We found this week that the great Seed Magazine is no longer running. Mysteriously, we couldn’t find any press releases or posts saying why or when this happened – content on the site just stops in early 2012. This is a Seed tribute edition of the Weekly Reads.

  • Seed Magazine: On Early Warning Signs
    Theoretical biologist George Sugihara talks about the intricate dependencies between systems in economics, biology and the climate, why instability is inevitable, and how complex systems show warning signs before huge changes happen.
  • Seed Magazine: Humans, Version 3.0
    On how culture will allow our abilities as a species to evolve, and on the processes of harnessing nature and recycling neurons.
  • Seed Magazine: World Wide Mind
    A beautifully written (and quite long) piece introducing a book on the possibilities that physical integration of the internet into human bodies could allow.
  • Seed Magazine: The Living City
    On defining and understanding cities, and the paradoxes of urban growth.
  • Seed Magazine: The Web is Not a Gadget
    A piece on Jaron Lanier’s controversial thesis that the web impedes human creativity.
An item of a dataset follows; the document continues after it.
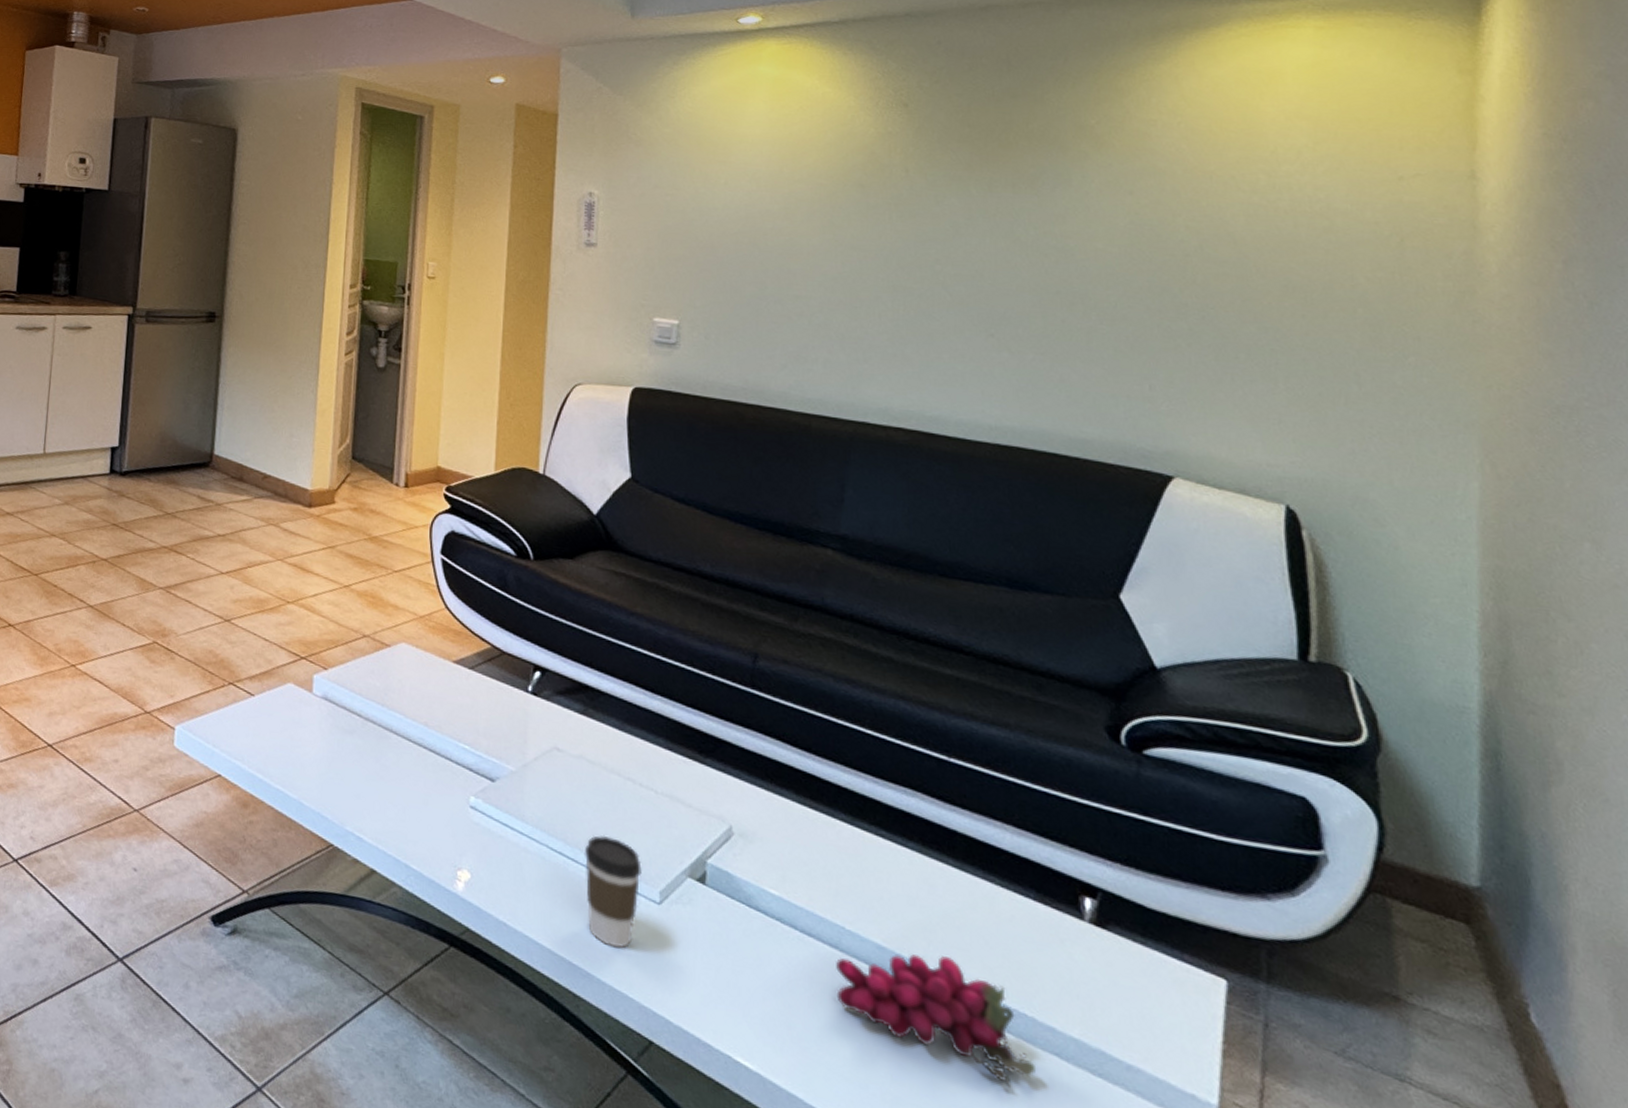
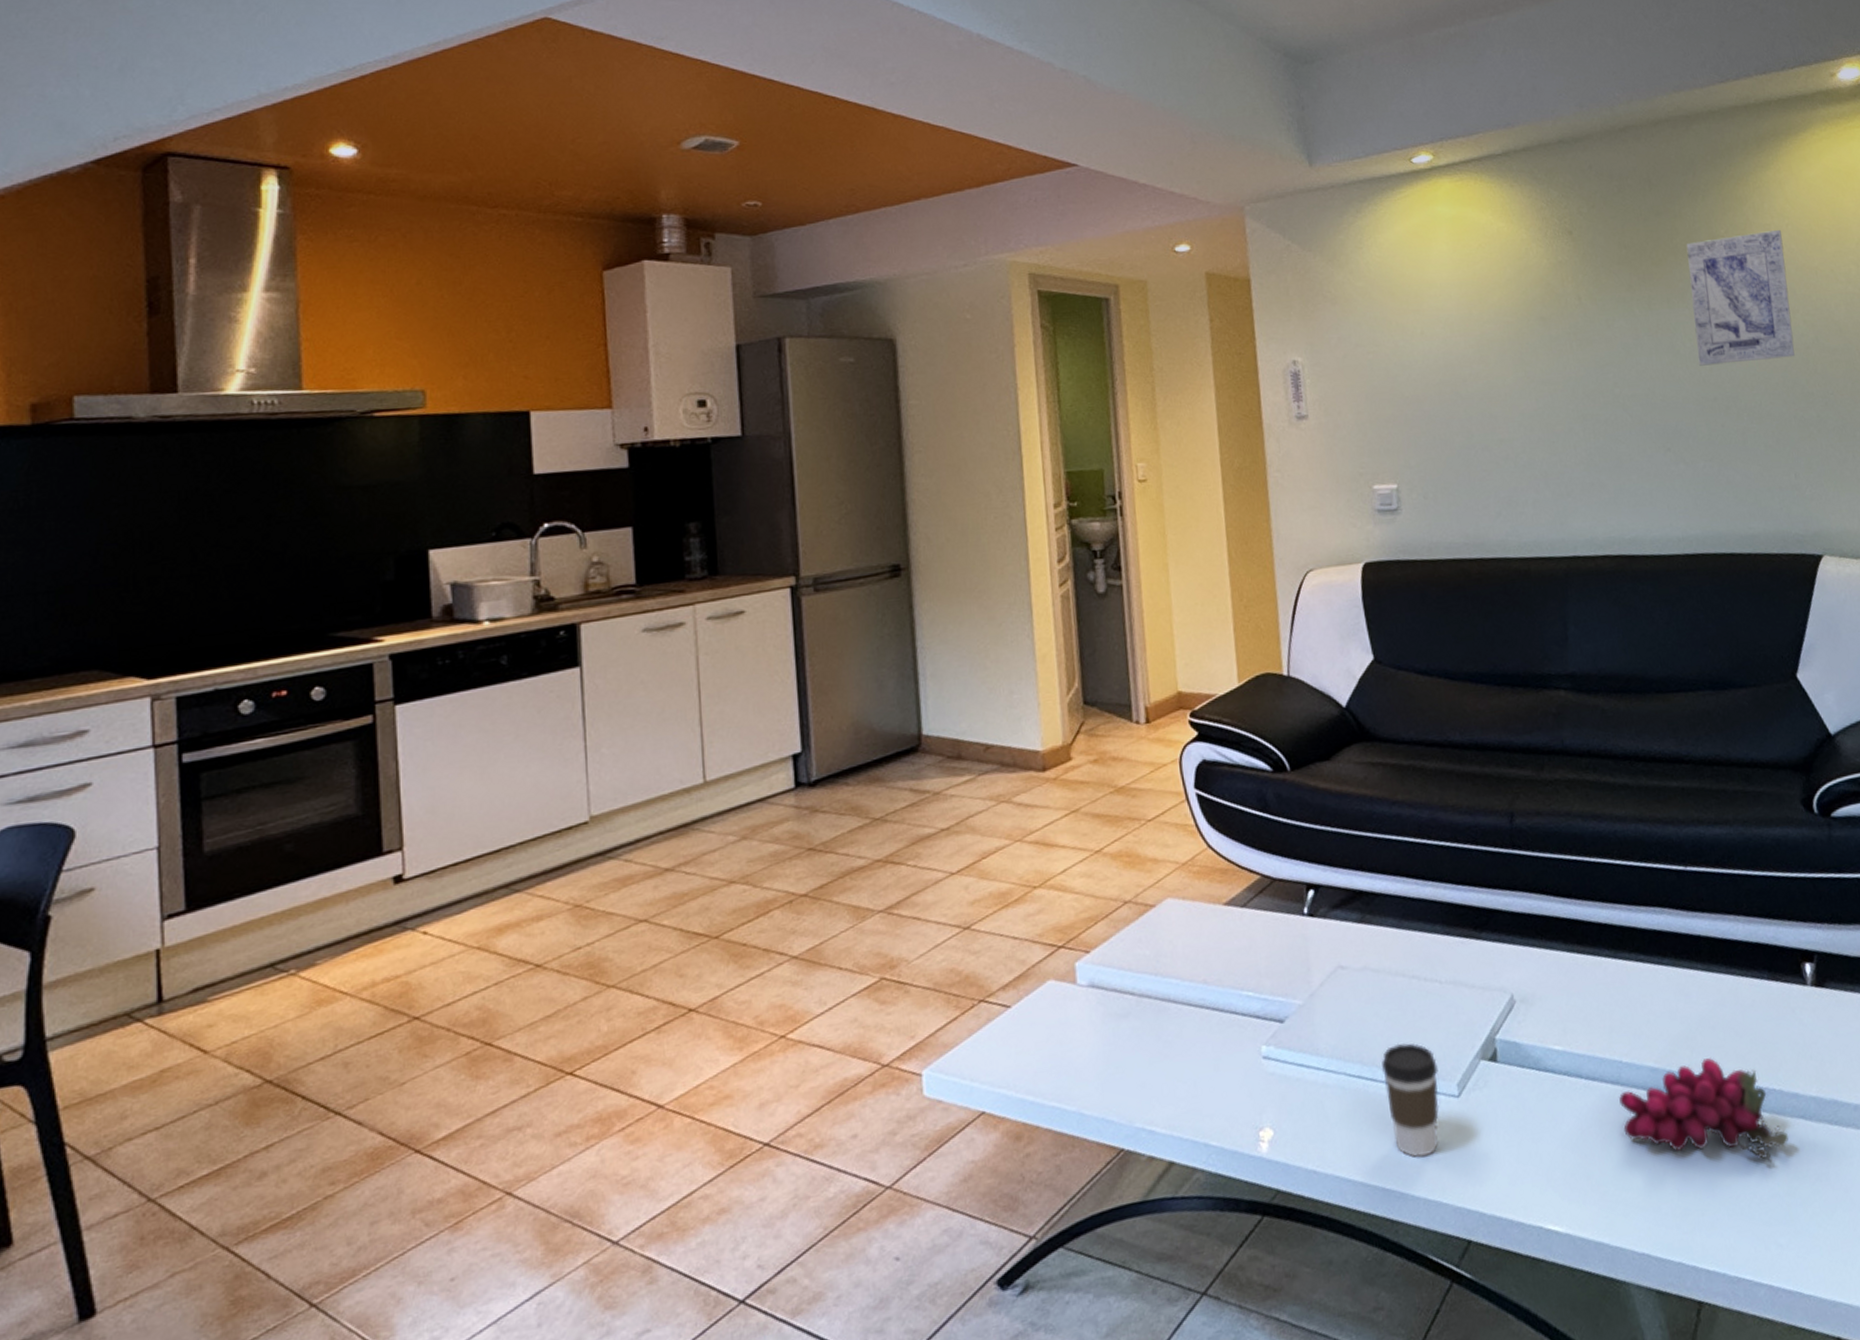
wall art: none [1042,126,1171,263] -> present [1686,229,1795,366]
What we read this week (1 Mar)

Culture’s effects on cognition, “good smart” vs “bad smart” technology, the Borg Complex, print-digital hybrids in publishing and tiny chips and the Internet of Things.

Quote of the week

There is absolutely no inevitability as long as there is a willingness to contemplate what is happening.

Marshall McLuhan

Articles of the week

  • Pacific Standard: We Aren’t the World
    A long and fascinating read about how culture affects cognition, and how the research of three academics is calling some of social science’s fundamental principles into question. The upshot: We are perhaps not all as alike as we think.
  • Wall Street Journal: Is Smart Making Us Dumb?
    Evgeny Morozov classifies sensor technologies into “good smart,” which usually simply provide information and allow us to make our own decisions, and “bad smart,” which use external forces like peer pressure to push us to make certain choices. Here he describes his worries about “bad smart” tech, and what implications might arise as these types of product become more common.
  • The Borg Complex: Borg Complex Symptoms
    Michael Sacasas recently defined the Borg Complex for “self-appointed evangelists of technological assimilation” who “would have us all abandon any critique of technology and simply adapt to the demands of technological society.” This list of symptoms is a good guideline and yes, we can see traits of the complex in ourselves. Acceptance is the first step…
  • desktop: New Publishing Hybrids
    An interview with Dan Hill on the merging process of digital and print media, and the design considerations that need to go into media that move between physical and digital.
  • Wired: Freescale’s Insanely Tiny ARM Chip Will Put the Internet of Things Inside Your Body
    Freescale makes tiny, tiny computer chips, that may have some interesting applications in a field that sounds a little outlandish: swallowable computing.